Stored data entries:
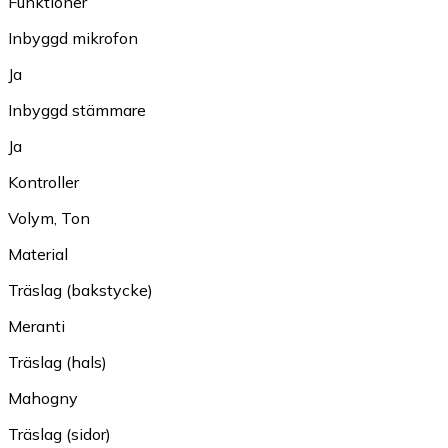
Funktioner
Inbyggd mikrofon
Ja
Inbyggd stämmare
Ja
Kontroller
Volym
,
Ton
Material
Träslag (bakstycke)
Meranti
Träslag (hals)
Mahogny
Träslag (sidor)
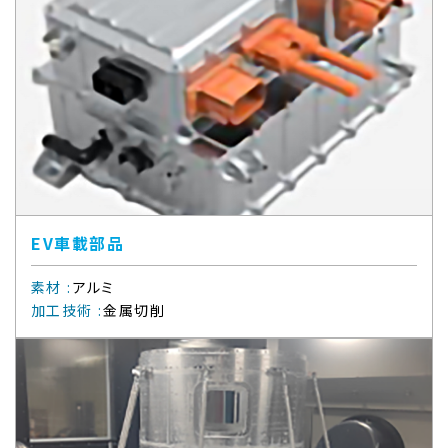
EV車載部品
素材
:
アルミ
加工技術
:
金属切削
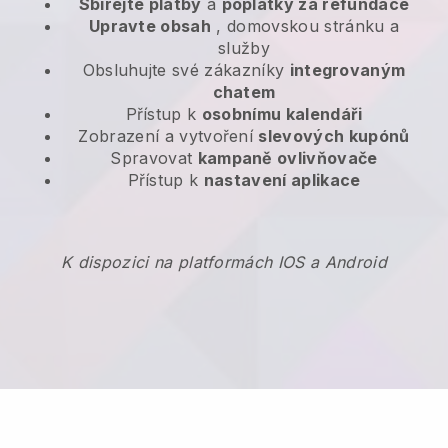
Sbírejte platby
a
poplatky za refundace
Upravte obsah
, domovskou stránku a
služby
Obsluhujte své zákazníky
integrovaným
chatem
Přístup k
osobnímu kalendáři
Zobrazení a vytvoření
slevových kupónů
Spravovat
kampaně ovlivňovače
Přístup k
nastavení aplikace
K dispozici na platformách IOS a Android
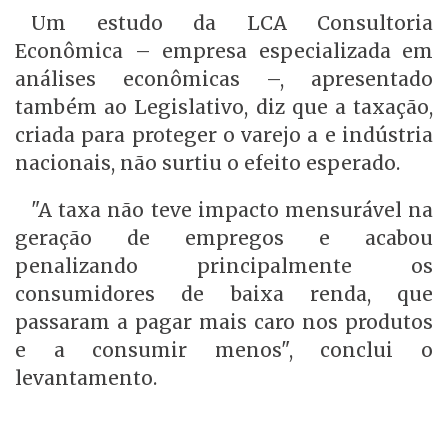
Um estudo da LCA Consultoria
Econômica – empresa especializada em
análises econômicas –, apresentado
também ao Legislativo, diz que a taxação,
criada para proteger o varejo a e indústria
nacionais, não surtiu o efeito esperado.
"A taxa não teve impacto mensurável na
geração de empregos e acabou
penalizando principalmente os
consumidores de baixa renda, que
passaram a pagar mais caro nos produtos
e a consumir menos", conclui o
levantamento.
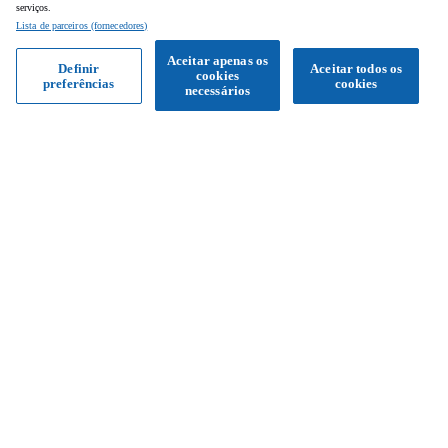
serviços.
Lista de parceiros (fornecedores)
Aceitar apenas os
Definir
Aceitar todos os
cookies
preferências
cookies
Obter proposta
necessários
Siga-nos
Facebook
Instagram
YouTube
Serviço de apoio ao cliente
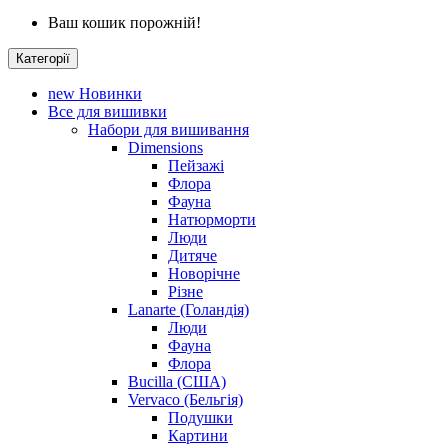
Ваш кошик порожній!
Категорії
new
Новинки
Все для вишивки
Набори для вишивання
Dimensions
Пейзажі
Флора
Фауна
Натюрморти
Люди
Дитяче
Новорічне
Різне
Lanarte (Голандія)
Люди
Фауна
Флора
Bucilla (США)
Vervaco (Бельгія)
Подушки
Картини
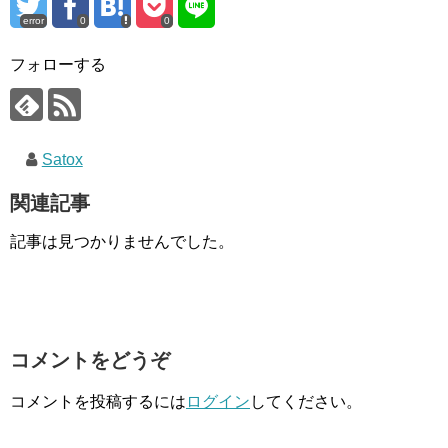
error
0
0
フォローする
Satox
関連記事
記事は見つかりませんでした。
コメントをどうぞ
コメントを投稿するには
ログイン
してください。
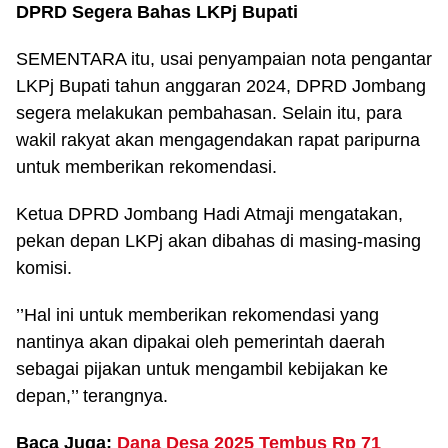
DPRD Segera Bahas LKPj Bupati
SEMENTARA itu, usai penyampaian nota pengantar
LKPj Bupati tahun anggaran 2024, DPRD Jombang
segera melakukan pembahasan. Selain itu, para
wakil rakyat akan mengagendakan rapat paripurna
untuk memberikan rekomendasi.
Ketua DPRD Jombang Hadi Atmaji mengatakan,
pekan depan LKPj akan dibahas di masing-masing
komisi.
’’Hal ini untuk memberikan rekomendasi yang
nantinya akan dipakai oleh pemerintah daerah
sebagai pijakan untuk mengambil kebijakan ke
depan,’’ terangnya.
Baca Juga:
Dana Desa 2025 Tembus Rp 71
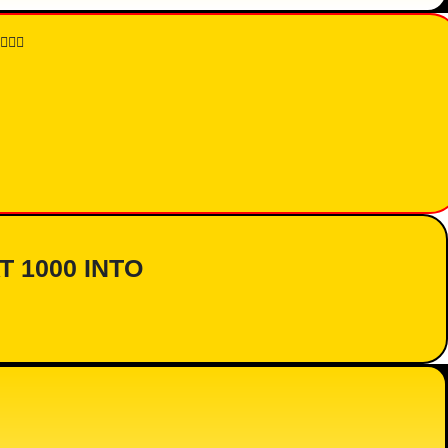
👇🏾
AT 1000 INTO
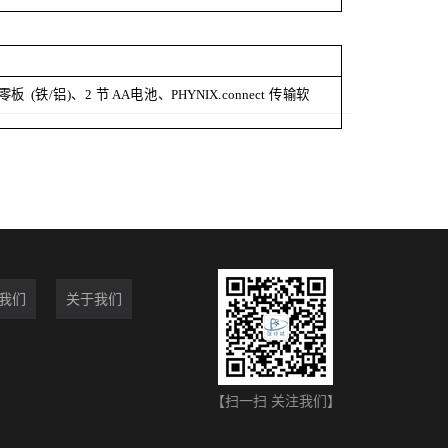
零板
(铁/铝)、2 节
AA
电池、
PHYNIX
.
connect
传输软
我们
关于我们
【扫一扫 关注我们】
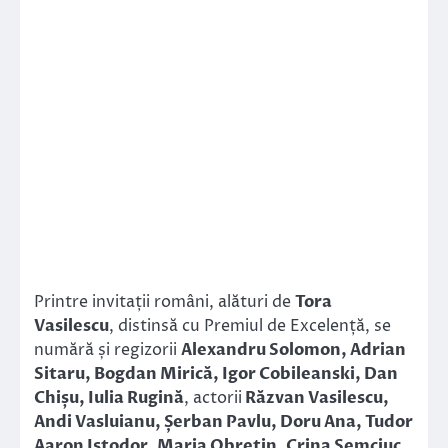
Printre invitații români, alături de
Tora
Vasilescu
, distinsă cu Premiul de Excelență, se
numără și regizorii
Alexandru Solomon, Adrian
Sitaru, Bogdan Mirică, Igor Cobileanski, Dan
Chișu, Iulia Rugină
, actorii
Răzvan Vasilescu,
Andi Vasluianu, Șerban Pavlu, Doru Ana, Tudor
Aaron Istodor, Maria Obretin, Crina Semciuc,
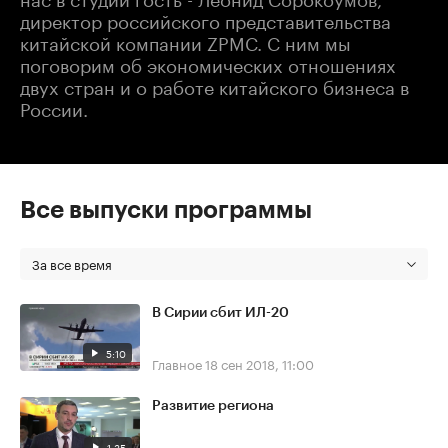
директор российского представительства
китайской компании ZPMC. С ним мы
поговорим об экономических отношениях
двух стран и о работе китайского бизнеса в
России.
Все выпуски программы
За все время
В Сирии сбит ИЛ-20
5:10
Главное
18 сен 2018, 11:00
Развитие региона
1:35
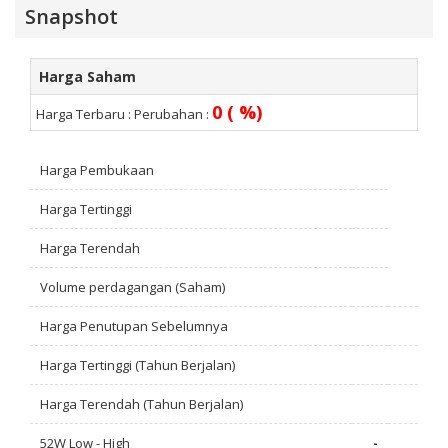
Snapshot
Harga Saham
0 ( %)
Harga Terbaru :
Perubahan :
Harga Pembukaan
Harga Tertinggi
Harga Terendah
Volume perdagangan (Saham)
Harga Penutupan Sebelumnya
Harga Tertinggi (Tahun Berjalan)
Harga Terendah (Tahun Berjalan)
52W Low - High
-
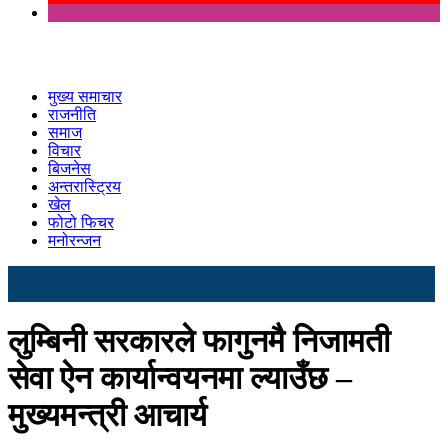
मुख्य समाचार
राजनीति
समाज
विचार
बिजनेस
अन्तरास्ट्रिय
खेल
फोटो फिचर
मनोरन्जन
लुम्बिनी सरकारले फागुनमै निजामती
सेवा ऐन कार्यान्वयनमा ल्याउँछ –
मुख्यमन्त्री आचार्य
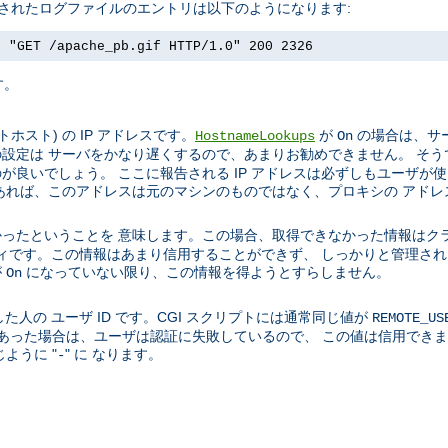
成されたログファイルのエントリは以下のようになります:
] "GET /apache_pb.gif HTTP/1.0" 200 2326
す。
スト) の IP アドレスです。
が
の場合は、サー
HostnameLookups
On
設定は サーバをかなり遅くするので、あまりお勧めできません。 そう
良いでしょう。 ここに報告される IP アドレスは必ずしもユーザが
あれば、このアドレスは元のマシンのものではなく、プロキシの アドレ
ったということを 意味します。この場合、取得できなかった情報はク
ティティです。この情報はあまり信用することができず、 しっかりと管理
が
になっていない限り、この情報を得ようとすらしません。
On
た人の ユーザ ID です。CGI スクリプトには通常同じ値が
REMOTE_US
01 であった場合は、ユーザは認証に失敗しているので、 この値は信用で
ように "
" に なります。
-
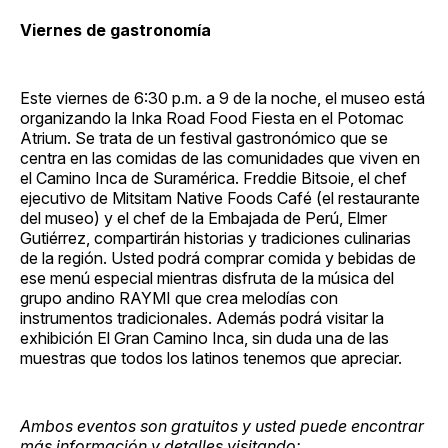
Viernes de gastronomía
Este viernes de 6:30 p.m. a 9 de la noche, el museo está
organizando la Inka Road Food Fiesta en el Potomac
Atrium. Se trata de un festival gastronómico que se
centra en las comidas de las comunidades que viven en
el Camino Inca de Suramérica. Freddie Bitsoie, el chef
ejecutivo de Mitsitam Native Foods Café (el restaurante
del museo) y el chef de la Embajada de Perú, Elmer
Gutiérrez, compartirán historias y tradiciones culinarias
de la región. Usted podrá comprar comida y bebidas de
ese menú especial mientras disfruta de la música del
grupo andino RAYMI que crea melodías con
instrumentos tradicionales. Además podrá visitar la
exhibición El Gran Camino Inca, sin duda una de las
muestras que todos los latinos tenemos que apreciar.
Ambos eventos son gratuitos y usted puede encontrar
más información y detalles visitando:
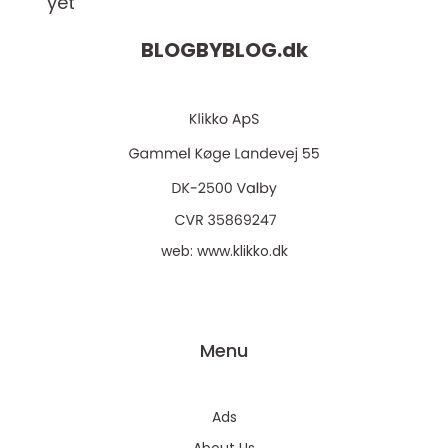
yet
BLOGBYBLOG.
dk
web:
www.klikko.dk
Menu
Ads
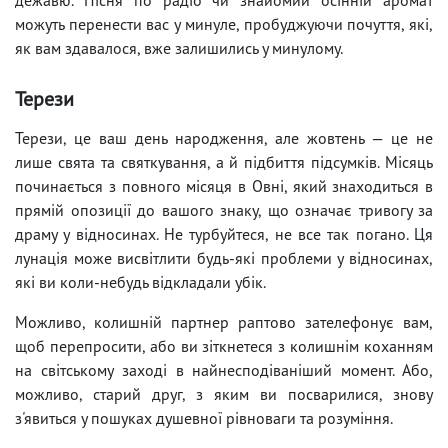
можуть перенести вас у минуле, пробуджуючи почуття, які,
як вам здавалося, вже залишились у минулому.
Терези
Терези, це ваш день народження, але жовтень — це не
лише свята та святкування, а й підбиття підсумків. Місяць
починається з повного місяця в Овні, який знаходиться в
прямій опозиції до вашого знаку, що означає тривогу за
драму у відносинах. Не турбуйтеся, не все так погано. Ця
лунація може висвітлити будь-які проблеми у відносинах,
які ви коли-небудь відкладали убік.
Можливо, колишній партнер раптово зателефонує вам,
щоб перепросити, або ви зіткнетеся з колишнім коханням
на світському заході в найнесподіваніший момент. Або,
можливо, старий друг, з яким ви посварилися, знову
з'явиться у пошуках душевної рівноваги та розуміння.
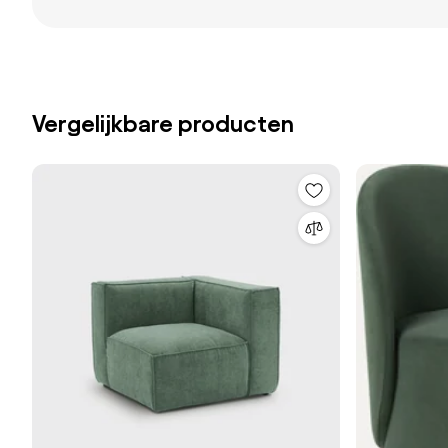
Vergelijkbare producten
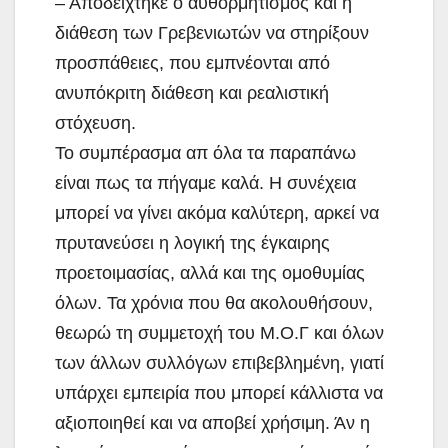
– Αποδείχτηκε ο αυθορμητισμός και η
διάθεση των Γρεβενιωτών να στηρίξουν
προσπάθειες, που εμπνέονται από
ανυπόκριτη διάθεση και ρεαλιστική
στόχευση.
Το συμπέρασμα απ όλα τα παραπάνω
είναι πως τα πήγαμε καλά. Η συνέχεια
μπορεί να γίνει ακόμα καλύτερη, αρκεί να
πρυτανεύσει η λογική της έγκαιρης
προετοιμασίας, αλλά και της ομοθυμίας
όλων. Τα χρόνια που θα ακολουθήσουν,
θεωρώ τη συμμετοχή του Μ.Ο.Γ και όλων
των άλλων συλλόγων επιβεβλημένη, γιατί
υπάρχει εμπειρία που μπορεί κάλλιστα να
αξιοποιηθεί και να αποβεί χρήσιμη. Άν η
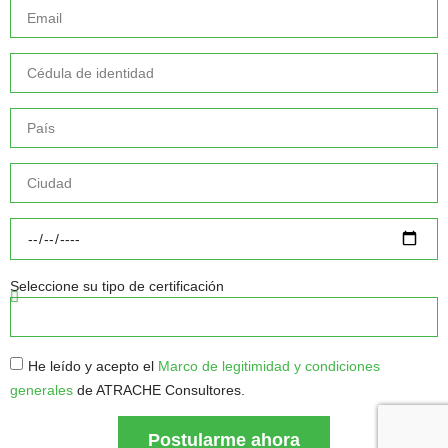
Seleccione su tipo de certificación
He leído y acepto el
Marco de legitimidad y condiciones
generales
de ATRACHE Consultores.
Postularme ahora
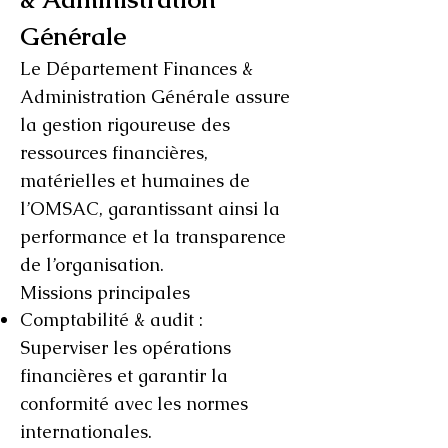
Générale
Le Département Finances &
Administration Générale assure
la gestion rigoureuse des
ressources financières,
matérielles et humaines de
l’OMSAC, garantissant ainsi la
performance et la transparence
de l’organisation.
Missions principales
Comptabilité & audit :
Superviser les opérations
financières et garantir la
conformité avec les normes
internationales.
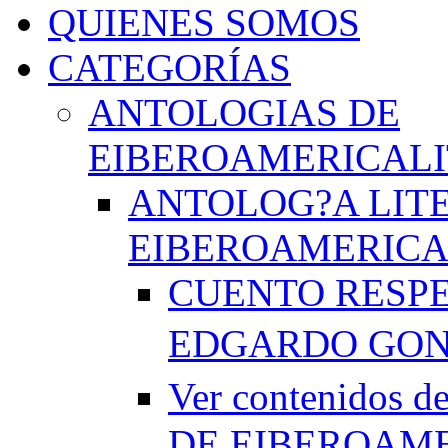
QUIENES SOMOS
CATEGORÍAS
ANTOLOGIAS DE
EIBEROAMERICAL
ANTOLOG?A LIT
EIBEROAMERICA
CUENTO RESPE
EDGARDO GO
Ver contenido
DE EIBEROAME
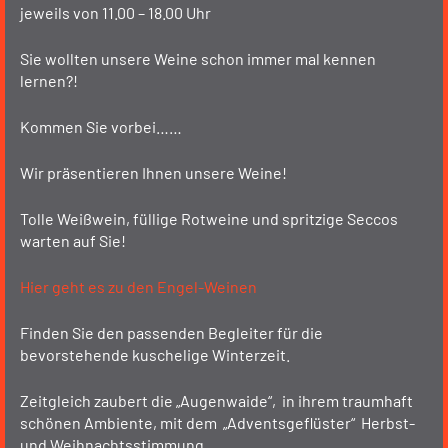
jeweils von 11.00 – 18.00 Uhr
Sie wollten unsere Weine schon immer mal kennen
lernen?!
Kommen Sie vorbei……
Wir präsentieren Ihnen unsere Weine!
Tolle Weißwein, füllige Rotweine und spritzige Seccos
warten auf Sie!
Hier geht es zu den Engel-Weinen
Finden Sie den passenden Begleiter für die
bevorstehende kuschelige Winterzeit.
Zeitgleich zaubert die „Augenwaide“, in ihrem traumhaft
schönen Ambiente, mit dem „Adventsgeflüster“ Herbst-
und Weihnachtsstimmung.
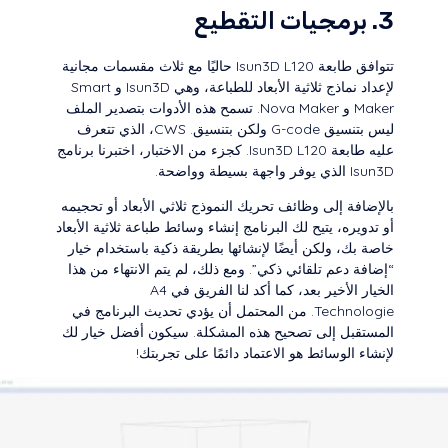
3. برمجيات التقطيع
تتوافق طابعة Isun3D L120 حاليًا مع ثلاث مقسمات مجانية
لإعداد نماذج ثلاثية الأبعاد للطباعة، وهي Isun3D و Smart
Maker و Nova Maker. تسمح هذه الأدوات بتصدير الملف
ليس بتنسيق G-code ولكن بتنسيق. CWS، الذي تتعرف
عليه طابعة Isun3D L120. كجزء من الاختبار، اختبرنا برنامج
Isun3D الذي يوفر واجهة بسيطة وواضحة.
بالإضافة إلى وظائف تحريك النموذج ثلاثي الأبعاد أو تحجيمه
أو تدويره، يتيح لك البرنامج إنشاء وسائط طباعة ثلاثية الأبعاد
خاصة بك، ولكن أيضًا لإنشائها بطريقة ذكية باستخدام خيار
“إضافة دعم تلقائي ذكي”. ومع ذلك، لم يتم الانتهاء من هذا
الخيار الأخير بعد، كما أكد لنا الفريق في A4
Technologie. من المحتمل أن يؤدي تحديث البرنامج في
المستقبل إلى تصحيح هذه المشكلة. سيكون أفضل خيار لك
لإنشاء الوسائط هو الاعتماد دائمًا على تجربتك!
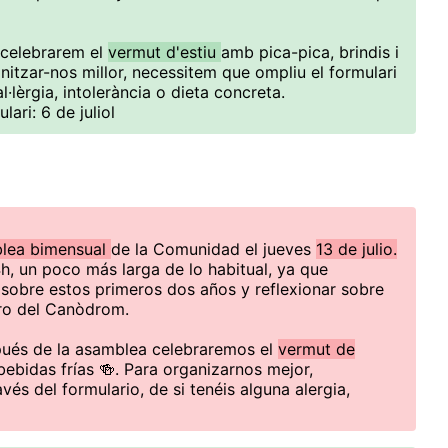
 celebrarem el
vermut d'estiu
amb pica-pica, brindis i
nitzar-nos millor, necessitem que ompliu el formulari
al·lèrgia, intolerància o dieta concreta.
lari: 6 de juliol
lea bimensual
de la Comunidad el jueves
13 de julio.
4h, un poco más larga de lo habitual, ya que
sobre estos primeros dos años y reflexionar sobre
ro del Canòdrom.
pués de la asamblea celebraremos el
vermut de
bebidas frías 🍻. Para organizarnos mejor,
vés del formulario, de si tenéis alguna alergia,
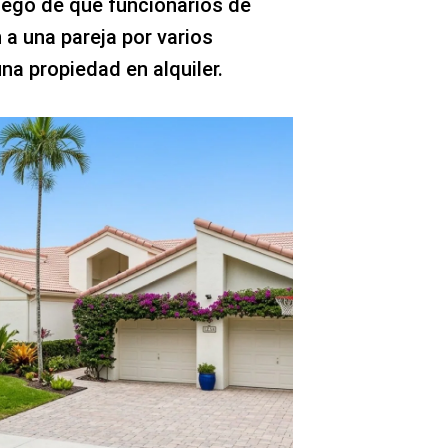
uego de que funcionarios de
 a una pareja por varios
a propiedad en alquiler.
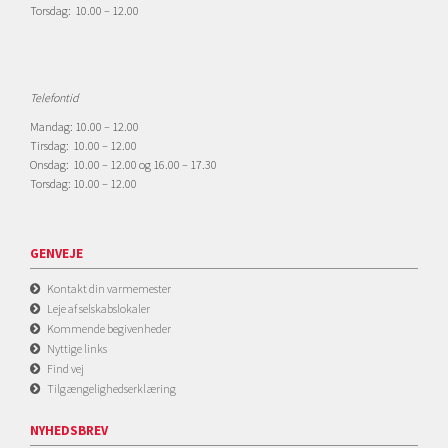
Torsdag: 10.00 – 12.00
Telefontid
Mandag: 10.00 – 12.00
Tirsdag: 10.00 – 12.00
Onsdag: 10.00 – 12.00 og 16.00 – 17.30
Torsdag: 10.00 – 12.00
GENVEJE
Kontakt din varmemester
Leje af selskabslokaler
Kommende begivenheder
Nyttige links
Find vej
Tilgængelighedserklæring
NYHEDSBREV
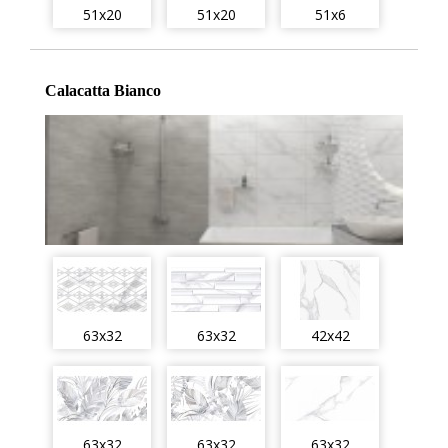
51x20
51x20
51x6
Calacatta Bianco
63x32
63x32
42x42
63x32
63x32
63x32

PROBLEM TO WORK ON:
All lines above holding the word "μπορεί" make up the answer; copy each one.

OUTPUT OF THE EXERCISE:
μπορεί να γίνει ακόμα καλύτερη, αρκεί να
υπάρχει εμπειρία που μπορεί κάλλιστα να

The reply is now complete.